APEX — Goal-setting can be difficult, but Apex High School Principal Matt Wight has an especially tough challenge this year.
It's hard to get much higher for Wight, who last week was named the Wake County school system's 2008 Principal of the Year. A day after winning the award, he had to set his goals for the coming school year.
"How am I going to top this?" asked Wight, who had also been a finalist for Principal of the Year in 2005.
For the students, staff and parents at Apex, it's going to be hard for Wight to get much better.
"I've always felt that Apex was a good school, but he's helped turn it into a great school," said Rebecca Andrews, a guidance counselor at the school.
For Wight, the keys to his success since taking over at Apex High School in 2006 have been making himself highly visible and promoting joint staff planning.
Wight focuses on professional learning communities, in which teachers in the same subjects jointly meet and plan their lessons.
Wight also has an open-door policy and is constantly moving around the campus.

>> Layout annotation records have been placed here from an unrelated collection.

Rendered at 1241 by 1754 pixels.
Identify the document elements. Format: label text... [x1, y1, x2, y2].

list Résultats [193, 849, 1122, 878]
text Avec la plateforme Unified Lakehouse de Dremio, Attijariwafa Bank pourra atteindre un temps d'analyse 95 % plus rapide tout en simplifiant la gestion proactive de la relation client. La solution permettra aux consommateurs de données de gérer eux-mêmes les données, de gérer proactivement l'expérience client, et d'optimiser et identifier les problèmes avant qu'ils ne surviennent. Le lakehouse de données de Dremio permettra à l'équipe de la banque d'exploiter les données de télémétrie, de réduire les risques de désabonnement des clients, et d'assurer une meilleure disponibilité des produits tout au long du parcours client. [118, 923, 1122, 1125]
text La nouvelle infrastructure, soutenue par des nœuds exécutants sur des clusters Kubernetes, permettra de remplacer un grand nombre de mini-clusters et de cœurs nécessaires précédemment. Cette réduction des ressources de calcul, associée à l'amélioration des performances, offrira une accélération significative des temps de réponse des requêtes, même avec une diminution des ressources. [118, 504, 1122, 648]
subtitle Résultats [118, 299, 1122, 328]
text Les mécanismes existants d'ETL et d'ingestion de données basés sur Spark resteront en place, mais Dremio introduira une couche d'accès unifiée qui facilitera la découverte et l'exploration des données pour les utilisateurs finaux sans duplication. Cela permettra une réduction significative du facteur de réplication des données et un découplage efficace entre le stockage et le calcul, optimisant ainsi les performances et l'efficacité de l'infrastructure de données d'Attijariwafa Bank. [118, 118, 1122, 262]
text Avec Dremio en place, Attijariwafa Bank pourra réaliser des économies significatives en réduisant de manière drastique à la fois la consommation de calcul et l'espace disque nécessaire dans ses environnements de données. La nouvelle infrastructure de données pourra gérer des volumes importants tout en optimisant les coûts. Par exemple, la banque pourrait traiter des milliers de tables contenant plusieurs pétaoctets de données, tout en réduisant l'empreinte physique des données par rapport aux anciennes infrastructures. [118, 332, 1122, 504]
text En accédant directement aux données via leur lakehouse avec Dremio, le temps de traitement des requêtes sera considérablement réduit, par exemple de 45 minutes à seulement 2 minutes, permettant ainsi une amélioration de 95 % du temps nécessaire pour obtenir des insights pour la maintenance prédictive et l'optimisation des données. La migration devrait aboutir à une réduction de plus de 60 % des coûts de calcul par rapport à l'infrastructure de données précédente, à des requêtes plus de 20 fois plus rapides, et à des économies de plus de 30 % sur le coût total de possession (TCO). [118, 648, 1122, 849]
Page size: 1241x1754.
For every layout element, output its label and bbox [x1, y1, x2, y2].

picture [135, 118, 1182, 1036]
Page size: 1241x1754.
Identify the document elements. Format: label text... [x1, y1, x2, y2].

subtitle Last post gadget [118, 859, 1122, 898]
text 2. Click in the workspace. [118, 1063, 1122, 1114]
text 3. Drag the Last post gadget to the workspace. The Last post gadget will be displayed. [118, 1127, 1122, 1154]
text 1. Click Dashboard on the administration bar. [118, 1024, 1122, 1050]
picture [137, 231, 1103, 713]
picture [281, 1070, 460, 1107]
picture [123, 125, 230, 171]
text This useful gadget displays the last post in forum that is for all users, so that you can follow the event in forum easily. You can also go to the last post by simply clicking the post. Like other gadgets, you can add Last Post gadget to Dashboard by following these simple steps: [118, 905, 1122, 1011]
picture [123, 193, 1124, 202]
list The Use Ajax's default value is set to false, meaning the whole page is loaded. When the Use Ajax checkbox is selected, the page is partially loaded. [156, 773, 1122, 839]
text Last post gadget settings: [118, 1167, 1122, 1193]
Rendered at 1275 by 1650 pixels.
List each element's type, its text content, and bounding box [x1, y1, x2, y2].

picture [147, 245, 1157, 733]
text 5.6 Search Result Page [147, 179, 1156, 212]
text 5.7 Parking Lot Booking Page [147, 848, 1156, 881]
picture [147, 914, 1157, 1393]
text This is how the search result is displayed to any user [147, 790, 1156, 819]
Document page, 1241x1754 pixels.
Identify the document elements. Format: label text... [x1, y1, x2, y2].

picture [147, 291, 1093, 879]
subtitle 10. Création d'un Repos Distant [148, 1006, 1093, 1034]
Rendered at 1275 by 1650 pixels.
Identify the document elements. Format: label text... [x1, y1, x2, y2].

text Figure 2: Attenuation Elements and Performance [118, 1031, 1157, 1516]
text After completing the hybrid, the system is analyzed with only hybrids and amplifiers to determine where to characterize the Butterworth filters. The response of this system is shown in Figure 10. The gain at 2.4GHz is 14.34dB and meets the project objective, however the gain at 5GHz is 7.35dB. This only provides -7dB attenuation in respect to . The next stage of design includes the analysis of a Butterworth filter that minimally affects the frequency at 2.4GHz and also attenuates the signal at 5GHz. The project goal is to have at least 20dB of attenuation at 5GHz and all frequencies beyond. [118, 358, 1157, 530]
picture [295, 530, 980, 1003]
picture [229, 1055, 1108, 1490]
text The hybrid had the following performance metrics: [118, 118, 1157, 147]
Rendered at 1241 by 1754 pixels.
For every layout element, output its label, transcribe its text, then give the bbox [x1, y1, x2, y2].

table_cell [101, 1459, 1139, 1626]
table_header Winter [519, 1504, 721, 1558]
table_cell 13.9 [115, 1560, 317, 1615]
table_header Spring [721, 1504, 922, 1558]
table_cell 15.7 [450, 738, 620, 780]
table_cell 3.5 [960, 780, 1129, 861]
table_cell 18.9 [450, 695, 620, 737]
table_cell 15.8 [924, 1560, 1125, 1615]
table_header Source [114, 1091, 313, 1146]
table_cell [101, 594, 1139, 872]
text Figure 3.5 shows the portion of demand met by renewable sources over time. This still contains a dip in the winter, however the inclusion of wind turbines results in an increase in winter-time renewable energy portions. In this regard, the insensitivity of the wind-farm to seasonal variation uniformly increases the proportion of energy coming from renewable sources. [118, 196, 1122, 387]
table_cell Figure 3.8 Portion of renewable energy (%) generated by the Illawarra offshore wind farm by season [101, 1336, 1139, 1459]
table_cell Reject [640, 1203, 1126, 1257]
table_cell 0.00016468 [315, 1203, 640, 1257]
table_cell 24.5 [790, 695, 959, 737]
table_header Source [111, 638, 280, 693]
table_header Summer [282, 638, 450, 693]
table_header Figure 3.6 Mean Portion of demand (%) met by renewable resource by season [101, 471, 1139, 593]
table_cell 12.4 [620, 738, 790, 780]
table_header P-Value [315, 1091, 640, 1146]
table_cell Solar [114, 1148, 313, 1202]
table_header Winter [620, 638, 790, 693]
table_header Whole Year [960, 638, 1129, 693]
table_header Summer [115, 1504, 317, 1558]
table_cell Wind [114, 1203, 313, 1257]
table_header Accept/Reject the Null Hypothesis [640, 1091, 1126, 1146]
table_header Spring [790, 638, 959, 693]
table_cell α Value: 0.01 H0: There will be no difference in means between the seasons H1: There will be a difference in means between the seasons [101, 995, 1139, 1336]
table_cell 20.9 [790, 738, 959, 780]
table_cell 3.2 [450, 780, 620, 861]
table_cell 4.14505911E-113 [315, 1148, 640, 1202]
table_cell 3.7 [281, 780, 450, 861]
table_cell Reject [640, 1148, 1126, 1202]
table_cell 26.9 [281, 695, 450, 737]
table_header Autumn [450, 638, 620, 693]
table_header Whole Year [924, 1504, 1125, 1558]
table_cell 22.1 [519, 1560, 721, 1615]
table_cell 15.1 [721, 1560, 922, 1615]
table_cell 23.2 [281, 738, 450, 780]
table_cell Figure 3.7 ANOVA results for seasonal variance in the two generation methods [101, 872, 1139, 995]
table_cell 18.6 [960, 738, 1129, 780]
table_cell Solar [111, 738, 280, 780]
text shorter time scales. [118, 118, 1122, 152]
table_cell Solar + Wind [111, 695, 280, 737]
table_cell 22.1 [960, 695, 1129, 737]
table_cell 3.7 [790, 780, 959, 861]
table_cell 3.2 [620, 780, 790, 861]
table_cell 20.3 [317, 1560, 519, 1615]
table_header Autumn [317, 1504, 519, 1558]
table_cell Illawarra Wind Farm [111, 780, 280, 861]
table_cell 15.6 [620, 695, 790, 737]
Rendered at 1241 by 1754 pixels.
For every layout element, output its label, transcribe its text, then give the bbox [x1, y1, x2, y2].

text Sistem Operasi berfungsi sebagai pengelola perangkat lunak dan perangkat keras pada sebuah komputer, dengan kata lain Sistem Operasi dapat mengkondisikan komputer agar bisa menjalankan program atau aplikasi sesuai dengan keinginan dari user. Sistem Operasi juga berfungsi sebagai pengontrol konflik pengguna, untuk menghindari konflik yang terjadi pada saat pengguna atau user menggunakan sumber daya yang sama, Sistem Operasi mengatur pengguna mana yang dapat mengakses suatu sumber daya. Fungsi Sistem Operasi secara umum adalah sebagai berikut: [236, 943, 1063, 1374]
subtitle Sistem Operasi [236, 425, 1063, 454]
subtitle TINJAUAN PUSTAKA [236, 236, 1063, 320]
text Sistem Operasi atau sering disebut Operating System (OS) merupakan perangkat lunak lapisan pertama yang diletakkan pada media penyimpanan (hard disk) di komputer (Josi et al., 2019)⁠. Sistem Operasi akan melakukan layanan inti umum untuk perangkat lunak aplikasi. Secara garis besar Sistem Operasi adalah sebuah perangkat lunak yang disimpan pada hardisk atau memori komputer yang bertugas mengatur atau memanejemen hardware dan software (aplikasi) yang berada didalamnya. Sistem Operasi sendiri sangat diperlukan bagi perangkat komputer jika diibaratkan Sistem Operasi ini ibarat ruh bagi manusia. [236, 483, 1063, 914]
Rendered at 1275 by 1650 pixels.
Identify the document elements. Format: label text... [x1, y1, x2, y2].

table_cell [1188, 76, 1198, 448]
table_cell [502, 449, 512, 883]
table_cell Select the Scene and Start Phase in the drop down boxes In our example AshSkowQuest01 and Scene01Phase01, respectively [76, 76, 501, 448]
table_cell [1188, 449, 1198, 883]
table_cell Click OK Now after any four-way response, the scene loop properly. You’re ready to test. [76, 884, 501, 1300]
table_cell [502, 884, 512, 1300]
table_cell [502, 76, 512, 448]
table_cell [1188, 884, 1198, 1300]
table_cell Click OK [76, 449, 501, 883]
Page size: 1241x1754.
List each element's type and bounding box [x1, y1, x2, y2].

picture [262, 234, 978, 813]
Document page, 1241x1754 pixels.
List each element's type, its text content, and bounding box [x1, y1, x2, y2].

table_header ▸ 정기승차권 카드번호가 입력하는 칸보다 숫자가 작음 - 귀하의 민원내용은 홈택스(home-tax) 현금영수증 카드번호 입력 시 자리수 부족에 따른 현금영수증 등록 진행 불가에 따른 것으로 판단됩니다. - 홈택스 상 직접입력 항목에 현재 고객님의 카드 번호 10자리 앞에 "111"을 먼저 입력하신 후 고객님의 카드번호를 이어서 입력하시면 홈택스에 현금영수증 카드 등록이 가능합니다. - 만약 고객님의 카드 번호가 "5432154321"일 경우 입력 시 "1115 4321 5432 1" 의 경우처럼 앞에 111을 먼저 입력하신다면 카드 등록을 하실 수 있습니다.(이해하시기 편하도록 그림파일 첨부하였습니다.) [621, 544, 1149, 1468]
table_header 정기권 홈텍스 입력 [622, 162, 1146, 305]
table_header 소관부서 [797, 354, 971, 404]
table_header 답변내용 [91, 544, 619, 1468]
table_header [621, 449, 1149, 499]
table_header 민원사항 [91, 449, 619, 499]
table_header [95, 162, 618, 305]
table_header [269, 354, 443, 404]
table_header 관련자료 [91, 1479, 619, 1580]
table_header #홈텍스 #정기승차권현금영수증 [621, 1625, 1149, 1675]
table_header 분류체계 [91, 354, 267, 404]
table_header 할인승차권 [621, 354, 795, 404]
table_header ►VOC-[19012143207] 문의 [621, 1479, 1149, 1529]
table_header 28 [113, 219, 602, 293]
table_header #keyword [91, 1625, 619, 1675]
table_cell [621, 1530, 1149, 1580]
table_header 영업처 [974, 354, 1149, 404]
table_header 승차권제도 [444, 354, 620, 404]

Some principals isolate themselves by staying in their offices most of the time, but not Wight.
"He's very accessible," said Linda Colhoun, whose daughter attends Apex High. "He may not agree with you, but he'll always listen to you."
Colhoun said students have compared Wight to fictional character Harry Potter for his ability to seemingly appear in multiple places at once on campus.
On and off campus
Wight's visibility extends to events off campus, whether it's an athletic event or the choir performing at a local Borders bookstore. It makes 12-hour days a norm and longer shifts common.
"When your job is a high school principal, your whole family takes the job," Wight said. "It's not been easy for my family."
But it doesn't mean that Wight has ignored balancing his work and home lives.
Wight has always tried to get home before his children went to bed. When they were younger, he read to them. Now he settles for tucking his kids in to bed.
That still wasn't enough for Wight. He didn't want the only time he saw his kids to be at night.
Wight now does some of his work from home, so that he can wake up his children before heading to the high school.
"Starting the day off with them makes it feel more complete," Wight said.
'Just a good guy'
As a display of affection, the school put on a surprise 50th birthday celebration for him last month. Many students and staff members wore black shirts saying "Oh No! The Big 5-0." He was inundated with banners and cards and various musical arrangements of "Happy Birthday" from the band.
"He's just a good guy," said Anne Williams, the school's PTSA president.
Wight isn't looking to retire or leave Apex High anytime soon. He has one big dream to fulfill. He wants to be the one on stage during graduation handing out the diplomas to his daughters, who are now in middle school.
"It would be one of those special times, like if you were a minister marrying off your own daughter," Wight said.